### Aim of the exercise
When you find the line with "management of pilonidal sinus disease: a" among the records below, reproduce it and each line after it exactly, ending with the line with "92. Morden P, Drongowski".

### Extracted records
☆ ☆ ☆ ☆ ☆

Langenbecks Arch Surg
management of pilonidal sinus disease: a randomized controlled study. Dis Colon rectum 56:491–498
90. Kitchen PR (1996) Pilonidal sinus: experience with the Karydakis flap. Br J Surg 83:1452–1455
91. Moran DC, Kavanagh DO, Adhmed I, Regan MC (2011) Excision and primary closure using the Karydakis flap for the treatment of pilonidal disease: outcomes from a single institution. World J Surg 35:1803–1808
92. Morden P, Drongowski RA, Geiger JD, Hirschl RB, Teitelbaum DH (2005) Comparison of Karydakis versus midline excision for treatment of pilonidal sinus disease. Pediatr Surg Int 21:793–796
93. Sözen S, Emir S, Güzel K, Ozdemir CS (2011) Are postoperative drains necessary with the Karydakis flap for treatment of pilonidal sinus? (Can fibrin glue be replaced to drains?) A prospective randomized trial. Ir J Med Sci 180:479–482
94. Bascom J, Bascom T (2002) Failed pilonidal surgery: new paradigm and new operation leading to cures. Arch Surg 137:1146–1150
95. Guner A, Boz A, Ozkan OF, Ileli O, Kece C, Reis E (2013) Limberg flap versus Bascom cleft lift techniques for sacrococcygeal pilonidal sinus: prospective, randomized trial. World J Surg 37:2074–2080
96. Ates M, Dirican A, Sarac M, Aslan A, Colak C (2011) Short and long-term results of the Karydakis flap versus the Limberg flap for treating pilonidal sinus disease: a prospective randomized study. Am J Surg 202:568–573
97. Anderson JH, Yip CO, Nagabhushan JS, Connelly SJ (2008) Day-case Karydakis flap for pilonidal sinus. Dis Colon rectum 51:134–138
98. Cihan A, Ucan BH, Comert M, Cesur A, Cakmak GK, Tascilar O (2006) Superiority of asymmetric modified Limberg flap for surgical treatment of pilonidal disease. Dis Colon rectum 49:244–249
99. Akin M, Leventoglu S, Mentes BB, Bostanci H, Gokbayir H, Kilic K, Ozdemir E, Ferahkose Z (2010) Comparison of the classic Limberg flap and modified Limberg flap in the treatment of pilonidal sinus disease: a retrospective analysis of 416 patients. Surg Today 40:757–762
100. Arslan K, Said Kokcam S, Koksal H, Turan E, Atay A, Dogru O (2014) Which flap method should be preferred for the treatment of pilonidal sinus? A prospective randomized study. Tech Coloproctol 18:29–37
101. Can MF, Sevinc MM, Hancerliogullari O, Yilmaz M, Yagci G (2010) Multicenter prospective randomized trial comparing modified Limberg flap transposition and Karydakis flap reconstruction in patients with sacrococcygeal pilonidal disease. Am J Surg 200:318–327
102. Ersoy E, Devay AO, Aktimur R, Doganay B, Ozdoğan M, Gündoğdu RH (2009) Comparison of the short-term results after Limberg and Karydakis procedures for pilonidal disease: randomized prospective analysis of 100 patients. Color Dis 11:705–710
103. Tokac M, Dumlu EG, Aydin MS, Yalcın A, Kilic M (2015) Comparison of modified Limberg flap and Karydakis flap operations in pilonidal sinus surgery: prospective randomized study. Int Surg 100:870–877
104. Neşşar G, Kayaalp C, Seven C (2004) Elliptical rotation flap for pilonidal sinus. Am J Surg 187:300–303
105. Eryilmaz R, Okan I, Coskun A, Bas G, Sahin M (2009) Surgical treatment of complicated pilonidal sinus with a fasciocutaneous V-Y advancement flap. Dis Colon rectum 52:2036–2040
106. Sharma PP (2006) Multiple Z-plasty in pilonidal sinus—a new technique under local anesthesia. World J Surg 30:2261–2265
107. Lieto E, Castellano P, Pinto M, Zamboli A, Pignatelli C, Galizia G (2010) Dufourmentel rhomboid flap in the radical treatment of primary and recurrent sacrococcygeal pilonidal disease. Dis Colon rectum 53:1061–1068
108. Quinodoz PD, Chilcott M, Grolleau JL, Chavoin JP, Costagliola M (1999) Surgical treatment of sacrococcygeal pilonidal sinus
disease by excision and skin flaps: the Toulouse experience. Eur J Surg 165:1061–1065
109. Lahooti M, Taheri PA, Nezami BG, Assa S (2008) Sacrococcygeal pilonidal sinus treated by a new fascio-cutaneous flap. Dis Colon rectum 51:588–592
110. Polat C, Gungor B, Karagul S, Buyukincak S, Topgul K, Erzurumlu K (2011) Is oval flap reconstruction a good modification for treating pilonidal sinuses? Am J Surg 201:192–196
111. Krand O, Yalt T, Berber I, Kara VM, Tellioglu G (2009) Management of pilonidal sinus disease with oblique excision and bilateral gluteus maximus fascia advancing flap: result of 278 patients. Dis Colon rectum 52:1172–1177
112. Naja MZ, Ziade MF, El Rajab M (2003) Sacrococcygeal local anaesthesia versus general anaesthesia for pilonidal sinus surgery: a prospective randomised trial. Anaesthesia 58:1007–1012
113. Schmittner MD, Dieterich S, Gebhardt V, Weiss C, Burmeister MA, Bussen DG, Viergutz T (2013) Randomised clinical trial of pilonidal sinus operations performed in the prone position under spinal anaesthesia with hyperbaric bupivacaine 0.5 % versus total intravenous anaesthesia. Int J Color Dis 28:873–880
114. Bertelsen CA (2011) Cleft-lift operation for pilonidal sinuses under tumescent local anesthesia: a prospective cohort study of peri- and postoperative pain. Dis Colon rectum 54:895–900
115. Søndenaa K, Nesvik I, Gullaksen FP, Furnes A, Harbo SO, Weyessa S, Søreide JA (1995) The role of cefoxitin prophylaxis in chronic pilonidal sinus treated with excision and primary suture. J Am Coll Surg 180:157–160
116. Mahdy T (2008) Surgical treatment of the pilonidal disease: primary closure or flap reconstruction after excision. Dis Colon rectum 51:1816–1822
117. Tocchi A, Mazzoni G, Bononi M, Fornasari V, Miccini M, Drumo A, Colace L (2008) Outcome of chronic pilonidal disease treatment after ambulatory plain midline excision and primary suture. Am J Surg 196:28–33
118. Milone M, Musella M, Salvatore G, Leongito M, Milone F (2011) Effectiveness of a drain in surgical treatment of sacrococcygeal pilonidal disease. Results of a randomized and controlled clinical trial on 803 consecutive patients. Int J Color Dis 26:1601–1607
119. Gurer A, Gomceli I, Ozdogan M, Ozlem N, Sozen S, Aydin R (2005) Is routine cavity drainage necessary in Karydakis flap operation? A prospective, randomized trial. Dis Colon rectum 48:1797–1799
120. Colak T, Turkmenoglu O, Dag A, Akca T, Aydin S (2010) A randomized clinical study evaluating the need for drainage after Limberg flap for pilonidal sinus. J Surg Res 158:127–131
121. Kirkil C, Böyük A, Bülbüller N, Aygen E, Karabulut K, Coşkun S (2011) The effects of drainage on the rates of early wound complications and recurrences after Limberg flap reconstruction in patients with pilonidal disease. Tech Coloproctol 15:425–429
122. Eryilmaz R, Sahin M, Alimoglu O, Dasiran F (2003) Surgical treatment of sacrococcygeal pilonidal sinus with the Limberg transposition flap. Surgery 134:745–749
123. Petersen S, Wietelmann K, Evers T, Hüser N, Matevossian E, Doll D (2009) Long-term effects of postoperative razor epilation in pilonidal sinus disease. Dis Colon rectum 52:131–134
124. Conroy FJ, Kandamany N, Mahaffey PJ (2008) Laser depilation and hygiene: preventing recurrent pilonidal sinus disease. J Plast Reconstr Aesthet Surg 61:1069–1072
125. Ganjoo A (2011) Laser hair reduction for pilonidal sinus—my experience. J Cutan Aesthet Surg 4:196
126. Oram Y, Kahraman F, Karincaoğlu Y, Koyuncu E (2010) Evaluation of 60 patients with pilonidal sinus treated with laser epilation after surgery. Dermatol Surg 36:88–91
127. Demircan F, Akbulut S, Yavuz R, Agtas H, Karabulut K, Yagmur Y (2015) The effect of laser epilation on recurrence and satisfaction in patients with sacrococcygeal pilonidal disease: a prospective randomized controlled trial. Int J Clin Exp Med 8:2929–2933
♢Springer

☆ ☆ ☆ ☆ ☆

### Result
management of pilonidal sinus disease: a randomized controlled study. Dis Colon rectum 56:491–498
90. Kitchen PR (1996) Pilonidal sinus: experience with the Karydakis flap. Br J Surg 83:1452–1455
91. Moran DC, Kavanagh DO, Adhmed I, Regan MC (2011) Excision and primary closure using the Karydakis flap for the treatment of pilonidal disease: outcomes from a single institution. World J Surg 35:1803–1808
92. Morden P, Drongowski RA, Geiger JD, Hirschl RB, Teitelbaum DH (2005) Comparison of Karydakis versus midline excision for treatment of pilonidal sinus disease. Pediatr Surg Int 21:793–796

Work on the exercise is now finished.